**WHAT IS EXPECTED:**
Give the data back exactly. Leave out any images.

Records from a data source:
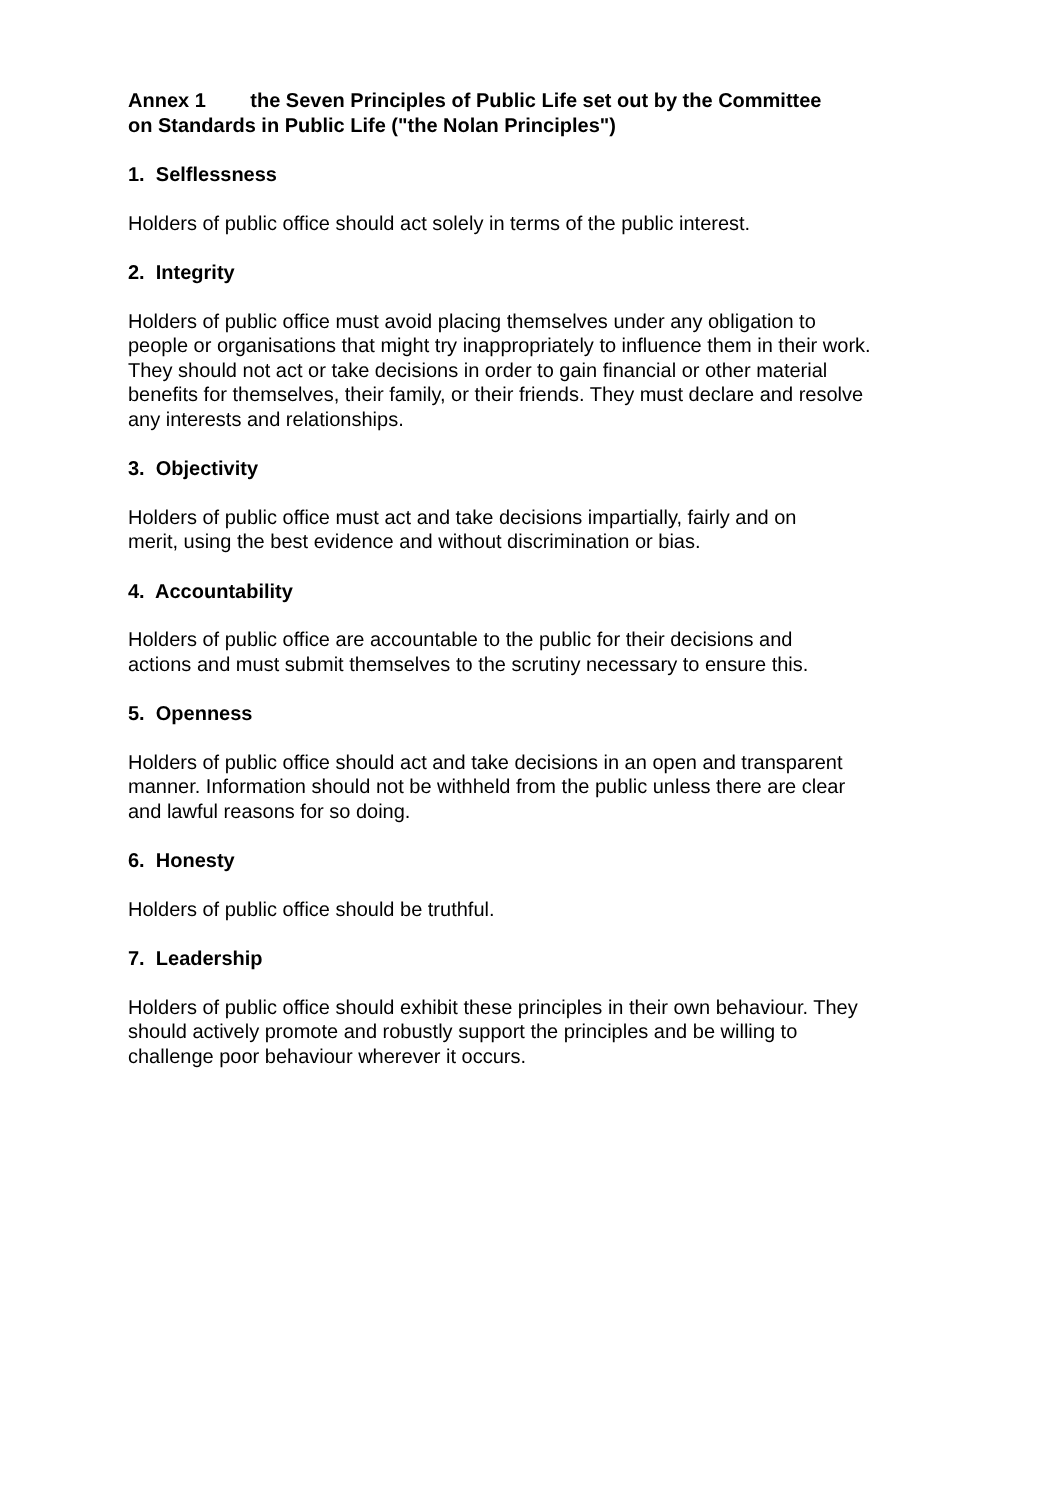Annex 1 the Seven Principles of Public Life set out by the Committee
on Standards in Public Life ("the Nolan Principles")
1. Selflessness
Holders of public office should act solely in terms of the public interest.
2. Integrity
Holders of public office must avoid placing themselves under any obligation to
people or organisations that might try inappropriately to influence them in their work.
They should not act or take decisions in order to gain financial or other material
benefits for themselves, their family, or their friends. They must declare and resolve
any interests and relationships.
3. Objectivity
Holders of public office must act and take decisions impartially, fairly and on
merit, using the best evidence and without discrimination or bias.
4. Accountability
Holders of public office are accountable to the public for their decisions and
actions and must submit themselves to the scrutiny necessary to ensure this.
5. Openness
Holders of public office should act and take decisions in an open and transparent
manner. Information should not be withheld from the public unless there are clear
and lawful reasons for so doing.
6. Honesty
Holders of public office should be truthful.
7. Leadership
Holders of public office should exhibit these principles in their own behaviour. They
should actively promote and robustly support the principles and be willing to
challenge poor behaviour wherever it occurs.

**SOLUTION FOR THIS PROBLEM:**
Annex 1 the Seven Principles of Public Life set out by the Committee
on Standards in Public Life ("the Nolan Principles")
1. Selflessness
Holders of public office should act solely in terms of the public interest.
2. Integrity
Holders of public office must avoid placing themselves under any obligation to
people or organisations that might try inappropriately to influence them in their work.
They should not act or take decisions in order to gain financial or other material
benefits for themselves, their family, or their friends. They must declare and resolve
any interests and relationships.
3. Objectivity
Holders of public office must act and take decisions impartially, fairly and on
merit, using the best evidence and without discrimination or bias.
4. Accountability
Holders of public office are accountable to the public for their decisions and
actions and must submit themselves to the scrutiny necessary to ensure this.
5. Openness
Holders of public office should act and take decisions in an open and transparent
manner. Information should not be withheld from the public unless there are clear
and lawful reasons for so doing.
6. Honesty
Holders of public office should be truthful.
7. Leadership
Holders of public office should exhibit these principles in their own behaviour. They
should actively promote and robustly support the principles and be willing to
challenge poor behaviour wherever it occurs.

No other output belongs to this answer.